In the Big Horn Basin northeastern Wyoming, there are several different fields that have been stimulated with a variety of techniques and fracturing fluids. An operator in the Big Horn basin has recently been using a polymer-free viscoelastic surfactant-based fracturing fluid that is compatible with carbon dioxide (CO2). For the two applications referenced on this paper, foam with high foam quality (70% quality) was used, where foam quality refers to the percentage ratio of CO2 over the total foamed fluid volume. With such high qualities, the amount of water used is minimized as well as potential problems associated with clays swelling and change in relative permeability. An additional benefit of CO2-based fluid is that it provides a weak acidic (low pH) environment that prevents even further common problems associated with clay swelling. The negative effects of using higher pH fluids in the Frontier formation in the Big Horn Basin can be found in references such as SPE paper by Lehman et al.
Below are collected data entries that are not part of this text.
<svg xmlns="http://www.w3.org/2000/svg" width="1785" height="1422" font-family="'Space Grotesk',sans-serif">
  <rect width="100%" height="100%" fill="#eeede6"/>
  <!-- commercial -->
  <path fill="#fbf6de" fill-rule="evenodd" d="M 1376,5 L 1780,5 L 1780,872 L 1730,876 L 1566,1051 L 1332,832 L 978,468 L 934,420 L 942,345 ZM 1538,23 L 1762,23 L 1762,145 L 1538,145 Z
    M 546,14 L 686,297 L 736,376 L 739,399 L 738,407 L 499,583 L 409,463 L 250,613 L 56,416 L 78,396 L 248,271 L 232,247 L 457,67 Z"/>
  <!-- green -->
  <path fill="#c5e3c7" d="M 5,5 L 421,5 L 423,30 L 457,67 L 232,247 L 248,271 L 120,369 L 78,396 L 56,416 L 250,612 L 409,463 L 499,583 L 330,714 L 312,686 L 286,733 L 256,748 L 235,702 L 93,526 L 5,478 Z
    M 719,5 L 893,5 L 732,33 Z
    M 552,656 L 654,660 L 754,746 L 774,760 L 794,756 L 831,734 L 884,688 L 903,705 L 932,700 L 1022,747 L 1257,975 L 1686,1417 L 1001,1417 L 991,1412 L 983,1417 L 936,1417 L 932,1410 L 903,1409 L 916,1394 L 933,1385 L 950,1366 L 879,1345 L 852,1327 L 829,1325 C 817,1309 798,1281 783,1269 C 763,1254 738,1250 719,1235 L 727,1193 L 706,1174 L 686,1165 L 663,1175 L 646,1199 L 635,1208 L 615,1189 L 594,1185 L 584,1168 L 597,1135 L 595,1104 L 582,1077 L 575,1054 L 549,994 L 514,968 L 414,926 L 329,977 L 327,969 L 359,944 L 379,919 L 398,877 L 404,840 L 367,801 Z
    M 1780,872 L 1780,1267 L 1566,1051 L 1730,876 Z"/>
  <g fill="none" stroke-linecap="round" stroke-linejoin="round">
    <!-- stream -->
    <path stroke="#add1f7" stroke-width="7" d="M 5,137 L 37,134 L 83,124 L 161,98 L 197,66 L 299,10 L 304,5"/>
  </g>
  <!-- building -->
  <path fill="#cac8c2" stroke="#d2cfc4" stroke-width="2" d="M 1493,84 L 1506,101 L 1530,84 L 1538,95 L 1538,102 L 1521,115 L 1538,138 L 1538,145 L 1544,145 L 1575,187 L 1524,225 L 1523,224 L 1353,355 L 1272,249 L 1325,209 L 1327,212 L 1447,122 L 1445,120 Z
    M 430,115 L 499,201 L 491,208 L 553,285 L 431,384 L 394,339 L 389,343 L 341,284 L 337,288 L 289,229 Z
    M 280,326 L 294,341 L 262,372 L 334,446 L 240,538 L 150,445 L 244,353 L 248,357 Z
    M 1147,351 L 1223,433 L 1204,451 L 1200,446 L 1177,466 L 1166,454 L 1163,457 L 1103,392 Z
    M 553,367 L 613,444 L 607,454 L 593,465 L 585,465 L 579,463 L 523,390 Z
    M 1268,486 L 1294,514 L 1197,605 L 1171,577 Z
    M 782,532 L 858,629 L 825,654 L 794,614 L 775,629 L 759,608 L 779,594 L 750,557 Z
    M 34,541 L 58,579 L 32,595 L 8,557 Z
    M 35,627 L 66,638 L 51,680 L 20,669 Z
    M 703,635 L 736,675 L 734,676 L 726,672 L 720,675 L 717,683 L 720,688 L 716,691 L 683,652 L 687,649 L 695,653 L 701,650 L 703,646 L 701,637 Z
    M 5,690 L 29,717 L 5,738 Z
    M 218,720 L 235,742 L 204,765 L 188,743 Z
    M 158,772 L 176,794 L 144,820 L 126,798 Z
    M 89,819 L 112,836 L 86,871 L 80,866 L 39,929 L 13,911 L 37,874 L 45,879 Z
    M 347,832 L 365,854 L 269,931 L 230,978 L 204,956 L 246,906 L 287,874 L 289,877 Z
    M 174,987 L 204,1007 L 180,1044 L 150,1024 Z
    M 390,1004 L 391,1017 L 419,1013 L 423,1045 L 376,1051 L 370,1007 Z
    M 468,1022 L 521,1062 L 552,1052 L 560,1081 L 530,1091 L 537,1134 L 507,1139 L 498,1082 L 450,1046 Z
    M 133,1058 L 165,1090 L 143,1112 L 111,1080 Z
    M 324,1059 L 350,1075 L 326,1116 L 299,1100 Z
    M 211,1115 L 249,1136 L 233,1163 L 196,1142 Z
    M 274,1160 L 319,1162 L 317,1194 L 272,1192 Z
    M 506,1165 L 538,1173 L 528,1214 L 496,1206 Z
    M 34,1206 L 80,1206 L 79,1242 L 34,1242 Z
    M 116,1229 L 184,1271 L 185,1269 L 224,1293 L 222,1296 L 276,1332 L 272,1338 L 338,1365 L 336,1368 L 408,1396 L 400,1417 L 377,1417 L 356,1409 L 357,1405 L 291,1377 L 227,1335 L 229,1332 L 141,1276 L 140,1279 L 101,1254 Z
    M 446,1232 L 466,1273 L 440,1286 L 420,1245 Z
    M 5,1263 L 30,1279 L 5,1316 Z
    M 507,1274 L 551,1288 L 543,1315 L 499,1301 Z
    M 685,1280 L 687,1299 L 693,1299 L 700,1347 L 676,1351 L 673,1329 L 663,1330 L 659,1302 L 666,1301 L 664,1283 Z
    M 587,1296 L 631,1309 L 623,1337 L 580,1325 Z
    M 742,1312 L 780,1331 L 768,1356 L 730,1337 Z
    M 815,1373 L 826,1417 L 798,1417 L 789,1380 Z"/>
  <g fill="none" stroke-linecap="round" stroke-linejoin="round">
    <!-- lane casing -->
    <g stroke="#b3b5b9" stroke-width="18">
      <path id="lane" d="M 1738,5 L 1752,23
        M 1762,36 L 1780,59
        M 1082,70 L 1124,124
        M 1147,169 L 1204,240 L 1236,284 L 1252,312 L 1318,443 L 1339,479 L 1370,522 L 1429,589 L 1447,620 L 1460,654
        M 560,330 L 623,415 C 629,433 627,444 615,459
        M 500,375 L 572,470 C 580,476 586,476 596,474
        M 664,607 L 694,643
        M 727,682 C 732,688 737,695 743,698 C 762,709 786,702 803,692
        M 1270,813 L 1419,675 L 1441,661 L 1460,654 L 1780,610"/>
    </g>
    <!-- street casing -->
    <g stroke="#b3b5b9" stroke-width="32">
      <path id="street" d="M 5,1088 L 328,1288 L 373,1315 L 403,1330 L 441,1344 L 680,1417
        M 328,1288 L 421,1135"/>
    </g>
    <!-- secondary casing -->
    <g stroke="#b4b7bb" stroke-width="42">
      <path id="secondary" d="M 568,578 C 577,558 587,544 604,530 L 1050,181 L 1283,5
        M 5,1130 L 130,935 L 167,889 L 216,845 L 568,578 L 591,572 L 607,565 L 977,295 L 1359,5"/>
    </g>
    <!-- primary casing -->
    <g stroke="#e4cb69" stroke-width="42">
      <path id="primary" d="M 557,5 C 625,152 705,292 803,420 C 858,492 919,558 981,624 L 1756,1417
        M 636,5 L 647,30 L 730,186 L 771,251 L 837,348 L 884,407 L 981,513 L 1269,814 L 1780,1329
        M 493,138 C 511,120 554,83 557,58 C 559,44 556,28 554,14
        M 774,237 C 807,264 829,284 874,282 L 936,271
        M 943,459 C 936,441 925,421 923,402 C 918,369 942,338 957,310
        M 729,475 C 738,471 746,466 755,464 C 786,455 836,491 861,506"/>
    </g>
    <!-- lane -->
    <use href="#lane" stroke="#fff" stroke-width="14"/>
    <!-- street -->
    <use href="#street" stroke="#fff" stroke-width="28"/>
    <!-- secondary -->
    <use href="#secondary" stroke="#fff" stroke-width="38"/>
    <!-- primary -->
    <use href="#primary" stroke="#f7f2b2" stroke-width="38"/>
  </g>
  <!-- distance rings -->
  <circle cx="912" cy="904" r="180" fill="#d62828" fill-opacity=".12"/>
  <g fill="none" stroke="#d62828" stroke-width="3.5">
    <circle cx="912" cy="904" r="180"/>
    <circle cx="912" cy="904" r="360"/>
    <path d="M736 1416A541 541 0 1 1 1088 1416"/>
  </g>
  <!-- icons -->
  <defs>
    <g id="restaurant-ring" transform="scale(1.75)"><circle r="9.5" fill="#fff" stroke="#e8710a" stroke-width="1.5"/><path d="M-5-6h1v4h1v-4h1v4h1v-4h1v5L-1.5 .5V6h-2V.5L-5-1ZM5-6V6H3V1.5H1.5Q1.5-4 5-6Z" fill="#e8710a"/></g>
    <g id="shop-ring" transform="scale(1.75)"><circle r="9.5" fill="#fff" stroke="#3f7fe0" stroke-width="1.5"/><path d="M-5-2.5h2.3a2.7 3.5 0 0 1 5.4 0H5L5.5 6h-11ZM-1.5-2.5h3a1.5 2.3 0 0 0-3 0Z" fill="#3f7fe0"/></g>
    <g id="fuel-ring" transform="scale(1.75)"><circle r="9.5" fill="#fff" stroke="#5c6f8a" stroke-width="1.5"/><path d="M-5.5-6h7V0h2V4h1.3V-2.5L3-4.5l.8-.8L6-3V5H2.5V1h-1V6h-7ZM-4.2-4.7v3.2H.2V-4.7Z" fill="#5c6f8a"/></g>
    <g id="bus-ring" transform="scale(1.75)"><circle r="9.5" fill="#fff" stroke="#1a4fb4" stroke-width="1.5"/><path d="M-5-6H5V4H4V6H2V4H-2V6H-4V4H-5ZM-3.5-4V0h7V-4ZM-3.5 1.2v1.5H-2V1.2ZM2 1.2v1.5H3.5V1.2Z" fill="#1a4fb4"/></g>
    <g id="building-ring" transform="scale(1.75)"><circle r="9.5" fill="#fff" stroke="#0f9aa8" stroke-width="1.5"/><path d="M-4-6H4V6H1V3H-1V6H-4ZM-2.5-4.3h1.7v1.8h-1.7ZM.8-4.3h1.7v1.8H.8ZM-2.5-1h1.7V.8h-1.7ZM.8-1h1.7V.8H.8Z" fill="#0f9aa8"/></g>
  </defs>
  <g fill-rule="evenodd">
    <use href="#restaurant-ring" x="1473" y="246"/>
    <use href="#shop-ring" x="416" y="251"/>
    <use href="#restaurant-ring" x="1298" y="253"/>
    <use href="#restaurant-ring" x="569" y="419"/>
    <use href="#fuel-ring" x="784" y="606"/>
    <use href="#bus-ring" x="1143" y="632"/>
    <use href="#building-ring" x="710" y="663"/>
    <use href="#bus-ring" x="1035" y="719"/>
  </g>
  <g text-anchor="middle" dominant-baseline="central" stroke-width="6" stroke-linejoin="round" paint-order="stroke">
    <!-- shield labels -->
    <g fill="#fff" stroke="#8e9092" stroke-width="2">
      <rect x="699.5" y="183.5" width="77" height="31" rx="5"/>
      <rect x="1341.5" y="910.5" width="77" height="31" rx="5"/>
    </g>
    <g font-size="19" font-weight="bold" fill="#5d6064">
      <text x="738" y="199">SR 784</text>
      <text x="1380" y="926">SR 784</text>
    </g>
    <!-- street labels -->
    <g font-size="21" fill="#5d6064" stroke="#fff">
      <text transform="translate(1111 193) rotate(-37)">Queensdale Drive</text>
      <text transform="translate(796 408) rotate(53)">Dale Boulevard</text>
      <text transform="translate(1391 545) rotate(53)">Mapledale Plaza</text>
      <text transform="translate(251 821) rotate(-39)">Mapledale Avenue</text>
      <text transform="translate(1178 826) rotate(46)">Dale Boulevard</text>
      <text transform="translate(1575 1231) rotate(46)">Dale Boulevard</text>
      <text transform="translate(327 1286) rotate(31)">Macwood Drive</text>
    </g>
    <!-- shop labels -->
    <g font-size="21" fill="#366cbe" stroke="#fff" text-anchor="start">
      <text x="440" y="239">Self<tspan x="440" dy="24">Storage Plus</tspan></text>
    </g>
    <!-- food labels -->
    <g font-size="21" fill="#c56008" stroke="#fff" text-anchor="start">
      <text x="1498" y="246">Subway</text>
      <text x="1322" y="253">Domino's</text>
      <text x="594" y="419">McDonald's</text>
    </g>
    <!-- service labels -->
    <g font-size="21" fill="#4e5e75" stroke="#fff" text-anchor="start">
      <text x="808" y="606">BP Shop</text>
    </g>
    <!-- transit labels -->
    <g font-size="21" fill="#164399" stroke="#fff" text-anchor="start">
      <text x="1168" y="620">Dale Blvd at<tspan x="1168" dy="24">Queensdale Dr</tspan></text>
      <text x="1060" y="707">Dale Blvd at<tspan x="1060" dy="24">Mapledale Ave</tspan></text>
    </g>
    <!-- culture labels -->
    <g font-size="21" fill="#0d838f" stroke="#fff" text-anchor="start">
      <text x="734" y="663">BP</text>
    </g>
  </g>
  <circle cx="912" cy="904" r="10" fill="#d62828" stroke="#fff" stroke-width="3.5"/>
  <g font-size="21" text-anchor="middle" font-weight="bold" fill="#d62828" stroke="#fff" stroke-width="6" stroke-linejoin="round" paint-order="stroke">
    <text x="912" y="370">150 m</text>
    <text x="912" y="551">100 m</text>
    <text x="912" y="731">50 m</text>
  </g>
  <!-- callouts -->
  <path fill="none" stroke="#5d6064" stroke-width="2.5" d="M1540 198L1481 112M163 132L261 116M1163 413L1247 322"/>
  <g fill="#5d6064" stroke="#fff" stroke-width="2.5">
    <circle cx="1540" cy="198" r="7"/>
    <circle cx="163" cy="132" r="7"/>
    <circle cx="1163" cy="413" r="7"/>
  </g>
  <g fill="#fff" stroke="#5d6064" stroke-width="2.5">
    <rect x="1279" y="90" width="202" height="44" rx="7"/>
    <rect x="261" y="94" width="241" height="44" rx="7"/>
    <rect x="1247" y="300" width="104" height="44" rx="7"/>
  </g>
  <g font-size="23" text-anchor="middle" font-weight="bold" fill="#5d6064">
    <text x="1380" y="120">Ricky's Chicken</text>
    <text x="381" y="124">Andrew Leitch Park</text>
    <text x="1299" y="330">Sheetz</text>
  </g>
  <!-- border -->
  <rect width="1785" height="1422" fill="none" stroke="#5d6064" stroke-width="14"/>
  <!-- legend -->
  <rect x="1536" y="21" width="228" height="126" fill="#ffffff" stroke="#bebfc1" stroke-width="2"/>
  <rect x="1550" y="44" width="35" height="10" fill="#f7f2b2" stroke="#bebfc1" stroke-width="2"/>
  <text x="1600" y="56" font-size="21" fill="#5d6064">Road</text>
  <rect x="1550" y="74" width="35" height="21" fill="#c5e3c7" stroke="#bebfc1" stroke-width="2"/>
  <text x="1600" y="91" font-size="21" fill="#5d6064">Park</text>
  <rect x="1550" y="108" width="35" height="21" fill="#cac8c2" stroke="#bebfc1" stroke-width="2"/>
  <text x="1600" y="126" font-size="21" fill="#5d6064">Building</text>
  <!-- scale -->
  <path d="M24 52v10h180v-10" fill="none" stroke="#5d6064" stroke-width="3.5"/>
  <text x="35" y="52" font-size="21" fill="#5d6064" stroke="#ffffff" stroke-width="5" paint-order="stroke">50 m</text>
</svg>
Case studies of two wells are presented on this paper. On the first well, after a pressure build up on the Muddy Formation that showed lower than expected reservoir pressure and permeability, it was decided to fracture stimulate only the first Frontier formation, and, as a result of the stimulation, the well is producing on average 1,100 Mscf/day. On the second well, reservoir characterization was fundamental to select the best stimulation practice, considering the fact that this well was a direct offset form a well drilled and completed in 1993. Accordingly, the operator opted to run a dipole sonic imaging tool to have a better estimation of critical rock mechanics properties like Young's Modulus, Poisson's Ratio and "in-situ?? stress. An additional benefit from such log is the stress profile, which is one of the most important parameters to estimate fracture height growth. Additionally, since the four Frontiers members were clearly identified, a wireline pressure tool was used to take several pressures points across different members. As a result of this improved characterization, the second Frontier formation was skipped from any stimulation, and two stages were performed, the first one combining the third and fourth Frontier and the second stage targeting only the first Frontier. Radioactive tracers ( RA ) were used on the first stage. The well has been producing on average 670 Mscf/day over the last 4 months, and two temperature logs have been run to identify what zones are producing. In summary, most production is coming from the third and fourth members of the Frontier.
Finally, a production simulator is used to history match well production for each case using the fracture and reservoir properties measured or calculated after a fracturing pressure matching.